How to complete this task ▸
Your task is to copy the data exactly while leaving out every picture.

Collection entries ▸
----------
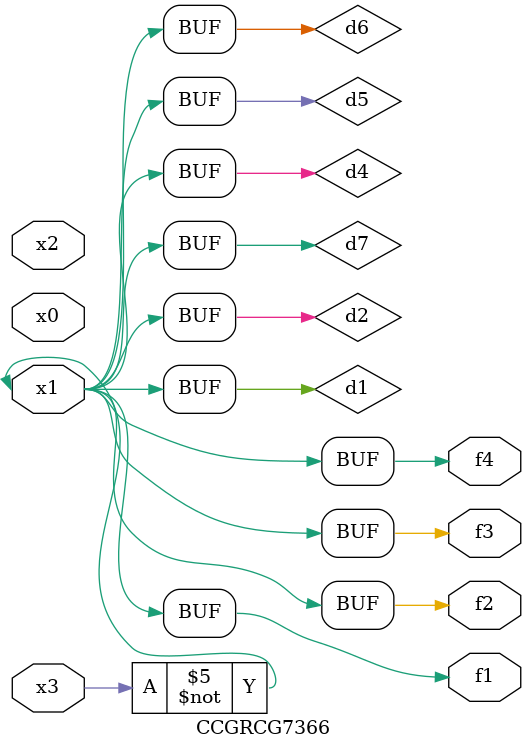
<source format=v>
module CCGRCG7366(
	input x0, x1, x2, x3,
	output f1, f2, f3, f4
);

	wire d1, d2, d3, d4, d5, d6, d7;

	not (d1, x3);
	buf (d2, x1);
	xnor (d3, d1, d2);
	nor (d4, d1);
	buf (d5, d1, d2);
	buf (d6, d4, d5);
	nand (d7, d4);
	assign f1 = d6;
	assign f2 = d7;
	assign f3 = d6;
	assign f4 = d6;
endmodule

</source>
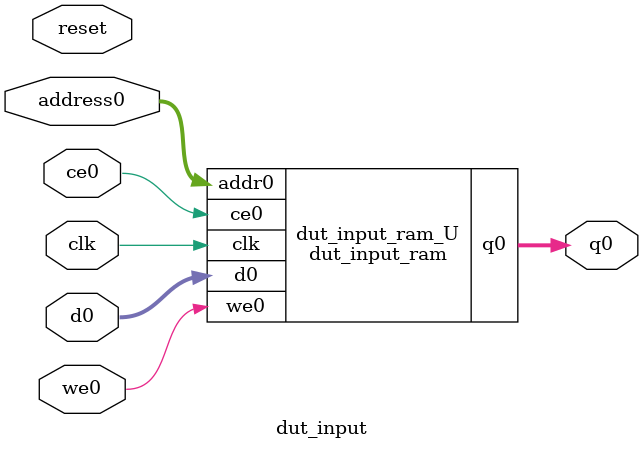
<source format=v>

`timescale 1 ns / 1 ps
module dut_input_ram (addr0, ce0, d0, we0, q0,  clk);

parameter DWIDTH = 128;
parameter AWIDTH = 11;
parameter MEM_SIZE = 1176;

input[AWIDTH-1:0] addr0;
input ce0;
input[DWIDTH-1:0] d0;
input we0;
output reg[DWIDTH-1:0] q0;
input clk;

(* ram_style = "block" *)reg [DWIDTH-1:0] ram[MEM_SIZE-1:0];




always @(posedge clk)  
begin 
    if (ce0) 
    begin
        if (we0) 
        begin 
            ram[addr0] <= d0; 
            q0 <= d0;
        end 
        else 
            q0 <= ram[addr0];
    end
end


endmodule


`timescale 1 ns / 1 ps
module dut_input(
    reset,
    clk,
    address0,
    ce0,
    we0,
    d0,
    q0);

parameter DataWidth = 32'd128;
parameter AddressRange = 32'd1176;
parameter AddressWidth = 32'd11;
input reset;
input clk;
input[AddressWidth - 1:0] address0;
input ce0;
input we0;
input[DataWidth - 1:0] d0;
output[DataWidth - 1:0] q0;



dut_input_ram dut_input_ram_U(
    .clk( clk ),
    .addr0( address0 ),
    .ce0( ce0 ),
    .d0( d0 ),
    .we0( we0 ),
    .q0( q0 ));

endmodule


</source>
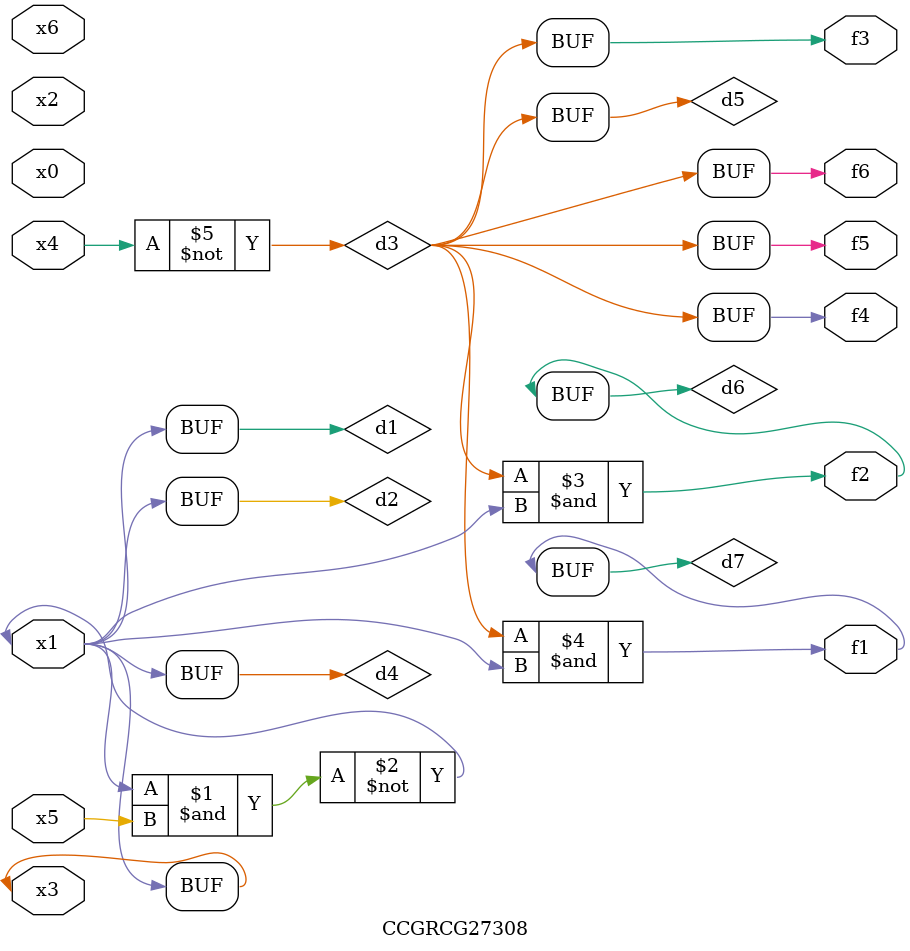
<source format=v>
module CCGRCG27308(
	input x0, x1, x2, x3, x4, x5, x6,
	output f1, f2, f3, f4, f5, f6
);

	wire d1, d2, d3, d4, d5, d6, d7;

	buf (d1, x1, x3);
	nand (d2, x1, x5);
	not (d3, x4);
	buf (d4, d1, d2);
	buf (d5, d3);
	and (d6, d3, d4);
	and (d7, d3, d4);
	assign f1 = d7;
	assign f2 = d6;
	assign f3 = d5;
	assign f4 = d5;
	assign f5 = d5;
	assign f6 = d5;
endmodule

</source>
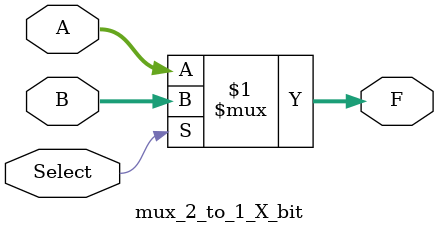
<source format=sv>
module mux_2_to_1_X_bit 
	#(parameter width = 16)(
	input logic [width-1:0] A, B,
	input logic Select,
	
	output logic [width-1:0] F
);

	assign F = Select ? B : A;
endmodule
</source>
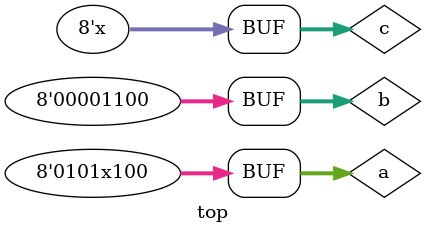
<source format=v>
module top;

reg [3:1] A;
reg [2:1] B;
reg [14:1] O;
reg [8:1] a, b, c;
// reg c;
reg [32:0]dataBus; 


initial
begin

    // dataBus = 32'h56xba231;
    a = 8'b0101x100; 
    b = 8'b00001100; 
    #5 c = a+b;

end

initial
    $monitor("a = %b; b = %b; c = %b", a, b, c);

endmodule
</source>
----------
Reply to the task ▸
<source format=v>
module CCGRCG7366(
	input x0, x1, x2, x3,
	output f1, f2, f3, f4
);

	wire d1, d2, d3, d4, d5, d6, d7;

	not (d1, x3);
	buf (d2, x1);
	xnor (d3, d1, d2);
	nor (d4, d1);
	buf (d5, d1, d2);
	buf (d6, d4, d5);
	nand (d7, d4);
	assign f1 = d6;
	assign f2 = d7;
	assign f3 = d6;
	assign f4 = d6;
endmodule

</source>
<source format=v>

`timescale 1 ns / 1 ps
module dut_input_ram (addr0, ce0, d0, we0, q0,  clk);

parameter DWIDTH = 128;
parameter AWIDTH = 11;
parameter MEM_SIZE = 1176;

input[AWIDTH-1:0] addr0;
input ce0;
input[DWIDTH-1:0] d0;
input we0;
output reg[DWIDTH-1:0] q0;
input clk;

(* ram_style = "block" *)reg [DWIDTH-1:0] ram[MEM_SIZE-1:0];




always @(posedge clk)  
begin 
    if (ce0) 
    begin
        if (we0) 
        begin 
            ram[addr0] <= d0; 
            q0 <= d0;
        end 
        else 
            q0 <= ram[addr0];
    end
end


endmodule


`timescale 1 ns / 1 ps
module dut_input(
    reset,
    clk,
    address0,
    ce0,
    we0,
    d0,
    q0);

parameter DataWidth = 32'd128;
parameter AddressRange = 32'd1176;
parameter AddressWidth = 32'd11;
input reset;
input clk;
input[AddressWidth - 1:0] address0;
input ce0;
input we0;
input[DataWidth - 1:0] d0;
output[DataWidth - 1:0] q0;



dut_input_ram dut_input_ram_U(
    .clk( clk ),
    .addr0( address0 ),
    .ce0( ce0 ),
    .d0( d0 ),
    .we0( we0 ),
    .q0( q0 ));

endmodule


</source>
<source format=v>
module CCGRCG27308(
	input x0, x1, x2, x3, x4, x5, x6,
	output f1, f2, f3, f4, f5, f6
);

	wire d1, d2, d3, d4, d5, d6, d7;

	buf (d1, x1, x3);
	nand (d2, x1, x5);
	not (d3, x4);
	buf (d4, d1, d2);
	buf (d5, d3);
	and (d6, d3, d4);
	and (d7, d3, d4);
	assign f1 = d7;
	assign f2 = d6;
	assign f3 = d5;
	assign f4 = d5;
	assign f5 = d5;
	assign f6 = d5;
endmodule

</source>
<source format=sv>
module mux_2_to_1_X_bit 
	#(parameter width = 16)(
	input logic [width-1:0] A, B,
	input logic Select,
	
	output logic [width-1:0] F
);

	assign F = Select ? B : A;
endmodule
</source>
<source format=v>
module top;

reg [3:1] A;
reg [2:1] B;
reg [14:1] O;
reg [8:1] a, b, c;
// reg c;
reg [32:0]dataBus; 


initial
begin

    // dataBus = 32'h56xba231;
    a = 8'b0101x100; 
    b = 8'b00001100; 
    #5 c = a+b;

end

initial
    $monitor("a = %b; b = %b; c = %b", a, b, c);

endmodule
</source>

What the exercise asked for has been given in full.